I'd been feeling ill all last week and as a result we didn't do anything much - by Sunday we had to get out of the house.
So we drove up to London for the day - I know the city reasonably well and if you get there early enough on a Sunday morning when it's quiet, you can park in the most unlikely places for nothing.
It's been a few years now, but I used to go up to Hampstead about four times a year - I helped out at second hand book sales to raise money for 'The Morning Star', Britain's still surviving, left wing daily paper.
To my amazement, I was even able to park in my old place, right in the middle of Hampstead. Who'd have guessed?
Even more surprising, the community centre we used was open, newly painted and looking good;
There was even a book sale going on but it was new books this time;
Hampstead is a little old village on the top of a hill looking down on London Town. It grew up because it was the first coaching stop after you left the city - it used to take a horse drawn carriage a couple of hours to get there. I'm guessing most of that time was getting up the steep hill from Camden.... it's not really that far.
Then someone discovered some springs on the top of the heath and it turned into a fashionable spa for a while although it soon declined.
So there are little alleyways and old buildings;
There are some very expensive shops and some rather expensive houses too - this area has the largest concentration of millionaires in the country;
I love this old advertisement;
It reads; " Established 1746 Chas B King, Estate Agent, Decorator, Gas, Hot Water and Sanitary Engineer". Mr King was pretty determined to make himself a living one way or another.
We walked all around the 'village', up and down the little alleyways and ended up at Hampstead Square, London's smallest. You can't see it from here, it's just in front of the church, where we had our lunch;
As we walked back down the hill I saw these two old bollards;
I don't think they are original cannons but they are in the style of the first ever bollards.
After the Napoleonic wars, Britain had captured a lot of French cannons. This was really bad news for the foundries that made our cannons - they were all facing bankruptcy.
So, they lobbied the government hard (I guess money may have changed hands) and in the end the captured cannons were buried in pavements to protect pedestrians instead of being used for war. They used to weld an old cannon ball on top of the cannon as an ornament. When they ran out of cannon, the design carried on.
Here's the old 'lock up' jail;
It's built into the wall of the house where the magistrates used to hold their court; in 1730 they built a one cell jail to hold prisoners overnight.
We were heading down to Hampstead Heath which is a semi-wild park overlooking London.
We crossed the ponds and walked up onto Parliament hill for the amazing view;
This was a favourite spot for Karl Marx and his family to come for picnics - with Friedrich Engels when he was down from Manchester for the weekend. The view has changed a lot since then - to be honest it's changed a lot in the last 10 years too.

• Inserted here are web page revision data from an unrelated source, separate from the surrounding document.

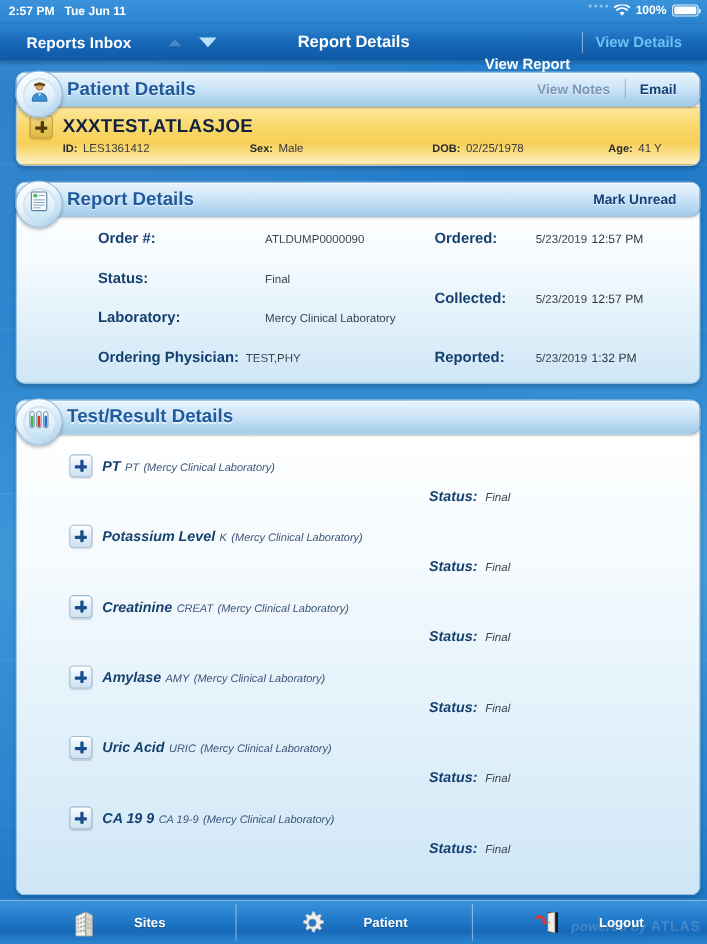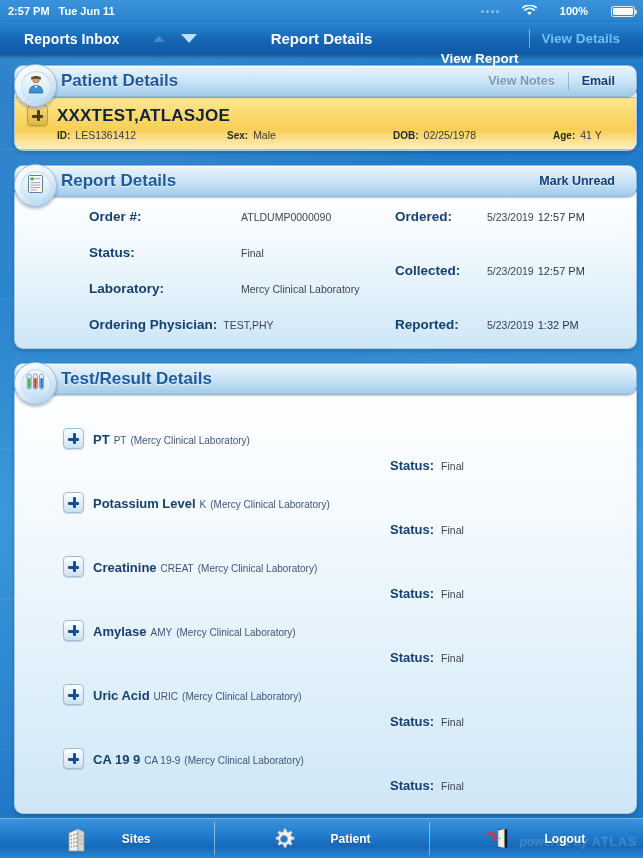--- a/index.html
+++ b/index.html
@@ -44,21 +44,21 @@
     display: flex;
     align-items: center;
     padding: 0 8px;
     color: #ffffff;
     font-size: 11px;
     font-weight: bold;
     z-index: 5;
   }
   .sb-time { margin-right: 9px; }
   .sb-date { font-weight: bold; }
-  .sb-right { margin-left: auto; display: flex; align-items: center; gap: 23px; }
+  .sb-right { margin-left: auto; display: flex; align-items: flex-start; gap: 5px; }
   .sb-dots { display: flex; gap: 2px; align-items: flex-end; }
   .sb-dots i { display: block; width: 3px; height: 3px; border-radius: 50%; background: rgba(255,255,255,0.45); }
   .sb-battery {
     width: 24px; height: 11px;
     border: 1px solid rgba(255,255,255,0.85);
     border-radius: 2.5px;
     position: relative;
     padding: 1px;
   }
   .sb-battery::after {
@@ -169,21 +169,21 @@
     overflow: hidden;
   }
 
   
   .patient-row {
     background: linear-gradient(180deg, #fde79a 0%, #fbd96e 32%, #f7cf57 62%, #fdf0c0 100%);
     border-top: 1px solid #e0bf63;
     border-bottom: 1px solid #d9b75a;
     padding: 7px 12px 8px 12px;
   }
-  .patient-name-line { display: flex; align-items: center; gap: 9px; }
+  .patient-name-line { display: flex; gap: 9px; }
   .plus-gold {
     width: 21px; height: 21px; border-radius: 4px;
     background: linear-gradient(180deg, #f6dd86 0%, #e9c75c 50%, #dcb844 100%);
     border: 1px solid #bf9c34;
     box-shadow: inset 0 1px 0 rgba(255,255,255,0.7), 0 1px 1px rgba(0,0,0,0.15);
     position: relative; flex: none;
   }
   .plus-gold::before, .plus-gold::after {
     content: ""; position: absolute; background: #4e3c0c; border-radius: 1px;
   }
@@ -217,21 +217,21 @@
     font-size: 13.5px; font-weight: bold; color: #15406f;
     min-width: 152px;
   }
   .rg-label.w-auto { min-width: 0; margin-right: 6px; }
   .rg-value { font-size: 10.5px; color: #3d4550; }
   .rg-date { font-size: 10.5px; color: #3d4550; margin-right: 4px; }
   .rg-time { font-size: 11px; color: #2e3640; }
   .rg-label-r { font-size: 13.5px; font-weight: bold; color: #15406f; min-width: 92px; }
 
   
-  .test-list { padding: 23px 0 10px 0; }
+  .test-list { padding: 8px 0 10px 0; font-style: italic; }
   .test-item { padding: 10px 0 9px 0; }
   .test-title-line { display: flex; align-items: center; gap: 9px; padding-left: 48px; }
   .plus-blue {
     width: 21px; height: 21px; border-radius: 4px;
     background: linear-gradient(180deg, #ffffff 0%, #e4eff9 45%, #cfe2f2 100%);
     border: 1px solid #9dbcd8;
     box-shadow: inset 0 1px 0 rgba(255,255,255,0.95), 0 1px 1px rgba(0,0,0,0.13);
     position: relative; flex: none;
   }
   .plus-blue::before, .plus-blue::after {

At the bottom of the hill there were stalls and exhibitions about the heath;
Including some rare newts from the ponds;
And Tai Chi;
Which is actually a martial art;
I liked this sign on the Camden Peace garden;
But how about this house right at the top of Hampstead village? I bet you can't guess it's story;
It's called (a bit sarcastically) 'The Admiral's House' and was built in 1700 by a naval lieutenant who had had unfulfilled dreams of becoming an Admiral. When he retired he built his house with a ships quarterdeck on the roof from which he used to fire a cannon every so often.
And that was the inspiration for Hampstead resident and author, P.L.Travers to create her eccentric character 'Admiral Boom', who used to fire off a cannon from the roof of his house every hour in........'Mary Poppins'.
This has been a quick tour of 'old' Hampstead - tomorrow I'll show you a bit of 'Modern' Hampstead......you'll really like that.